My friend has a 1998 528i with the sports pkg, and the 3 spoke sports steering wheel.


----------



## JY (May 6, 2003)

I have a 99 528 sport, came with 3 spoke steering wheel. built date was late 98.


528i said:


> I'm not sure the 3 spoke wheel came in the 98 Sport pkg. In fact, I don't think it was around until 00 or 01.. Experts?


----------



## markseven (Apr 30, 2004)

528i said:


> I'm not sure the 3 spoke wheel came in the 98 Sport pkg. In fact, I don't think it was around until 00 or 01.. Experts?


Josh,

Pre 2001 SP cars had the large hub (big airbag package) three spoke wheel.

(did you enter the design contest?)

-Mark


----------



## 528i (May 1, 2004)

Hmm, I have a 98 with sport pkg, and mine came with the 4 spoke originally. I have the 3 spoke now of course, cause motatti rocks, but it originally had the 4 spoke.



markseven said:


> (did you enter the design contest?)
> 
> -Mark


Heh, ya. I got the details, but I haven't even thought of anything let alone started working on a template. I'm lazy


----------



## markseven (Apr 30, 2004)

528i said:


> Hmm, I have a 98 with sport pkg, and mine came with the 4 spoke originally. I have the 3 spoke now of course, cause motatti rocks, but it originally had the 4 spoke


I stand corrected.
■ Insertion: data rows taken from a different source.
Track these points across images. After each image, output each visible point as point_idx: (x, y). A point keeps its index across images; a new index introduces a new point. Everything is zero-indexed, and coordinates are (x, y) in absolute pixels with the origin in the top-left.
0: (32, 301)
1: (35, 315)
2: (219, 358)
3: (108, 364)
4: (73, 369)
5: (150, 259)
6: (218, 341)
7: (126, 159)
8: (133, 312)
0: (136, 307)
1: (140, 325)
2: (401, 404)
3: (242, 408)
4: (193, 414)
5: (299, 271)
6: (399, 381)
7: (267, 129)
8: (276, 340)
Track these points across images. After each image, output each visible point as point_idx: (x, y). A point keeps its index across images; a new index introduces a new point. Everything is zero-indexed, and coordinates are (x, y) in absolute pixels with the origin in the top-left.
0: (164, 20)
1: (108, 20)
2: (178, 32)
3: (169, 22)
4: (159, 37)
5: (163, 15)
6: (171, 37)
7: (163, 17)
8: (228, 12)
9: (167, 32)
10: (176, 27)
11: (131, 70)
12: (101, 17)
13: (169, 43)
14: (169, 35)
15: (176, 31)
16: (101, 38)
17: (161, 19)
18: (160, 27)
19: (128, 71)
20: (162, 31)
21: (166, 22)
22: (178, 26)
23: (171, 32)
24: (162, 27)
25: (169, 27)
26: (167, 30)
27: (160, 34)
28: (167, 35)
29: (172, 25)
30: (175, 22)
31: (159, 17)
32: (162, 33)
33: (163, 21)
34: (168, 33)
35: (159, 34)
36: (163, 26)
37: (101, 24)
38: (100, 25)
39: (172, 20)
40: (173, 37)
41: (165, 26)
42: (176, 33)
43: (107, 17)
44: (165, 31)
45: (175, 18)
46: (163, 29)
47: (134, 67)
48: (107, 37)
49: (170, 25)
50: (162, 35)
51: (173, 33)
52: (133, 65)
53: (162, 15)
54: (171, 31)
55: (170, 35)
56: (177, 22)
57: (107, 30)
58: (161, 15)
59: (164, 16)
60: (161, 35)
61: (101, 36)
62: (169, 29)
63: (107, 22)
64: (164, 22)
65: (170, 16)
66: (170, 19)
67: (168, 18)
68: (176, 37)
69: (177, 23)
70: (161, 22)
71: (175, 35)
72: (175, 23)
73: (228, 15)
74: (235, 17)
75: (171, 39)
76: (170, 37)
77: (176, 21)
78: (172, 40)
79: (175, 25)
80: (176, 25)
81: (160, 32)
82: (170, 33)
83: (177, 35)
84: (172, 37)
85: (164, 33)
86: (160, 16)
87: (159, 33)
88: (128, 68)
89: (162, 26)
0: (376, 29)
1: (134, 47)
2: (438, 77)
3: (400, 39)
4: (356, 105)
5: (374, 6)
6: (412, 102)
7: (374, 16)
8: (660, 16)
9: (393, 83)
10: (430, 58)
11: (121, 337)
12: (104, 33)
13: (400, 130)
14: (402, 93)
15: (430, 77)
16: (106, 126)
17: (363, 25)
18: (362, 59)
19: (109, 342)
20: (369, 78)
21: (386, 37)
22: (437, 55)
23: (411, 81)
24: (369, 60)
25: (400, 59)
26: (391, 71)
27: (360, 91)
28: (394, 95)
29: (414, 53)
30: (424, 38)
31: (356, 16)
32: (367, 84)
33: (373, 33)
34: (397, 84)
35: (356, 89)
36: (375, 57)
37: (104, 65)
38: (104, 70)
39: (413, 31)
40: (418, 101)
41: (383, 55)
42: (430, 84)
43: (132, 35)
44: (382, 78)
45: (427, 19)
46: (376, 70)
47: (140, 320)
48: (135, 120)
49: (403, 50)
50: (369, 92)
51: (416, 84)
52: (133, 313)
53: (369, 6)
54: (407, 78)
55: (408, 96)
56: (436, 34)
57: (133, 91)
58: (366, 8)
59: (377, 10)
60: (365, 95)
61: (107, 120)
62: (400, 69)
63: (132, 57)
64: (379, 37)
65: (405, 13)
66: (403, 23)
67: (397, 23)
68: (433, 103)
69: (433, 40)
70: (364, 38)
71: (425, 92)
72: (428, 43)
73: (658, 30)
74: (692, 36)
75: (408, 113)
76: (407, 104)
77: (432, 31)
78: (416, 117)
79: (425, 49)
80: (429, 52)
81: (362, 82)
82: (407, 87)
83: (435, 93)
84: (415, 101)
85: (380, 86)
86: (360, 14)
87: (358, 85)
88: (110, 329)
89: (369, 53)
I was under the impression that all SP cars came with the ///M three spoke. Did your four spoke have the ///M badge and red and blue stitching?

-Mark


----------



## gr8330 (Mar 31, 2002)

markseven said:


> I stand corrected. I was under the impression that all SP cars came with the ///M three spoke. Did your four spoke have the ///M badge and red and blue stitching?
> 
> -Mark


 no M badge just 4 spokes on mine


----------



## Rgol (Nov 22, 2002)

*Full Sport Package Trim introduced in MY99*

Before 1999, Sport Package E39s did not look different from regular E39s sans 17" wheels & tires. Shadowline trim, sports seats(think), //M badges etc. came in 1999. According to Edmunds > "1999 comes with a revised Sports Package option, which offers 17-inch alloy wheels, high performance tires, a sport suspension, M-sport steering wheel and shadowline blackout exterior trim."

Before that, I am pretty sure that the Sport Package came with 17" wheels and tires, Sports Seats and Sports Suspension.

Robert


----------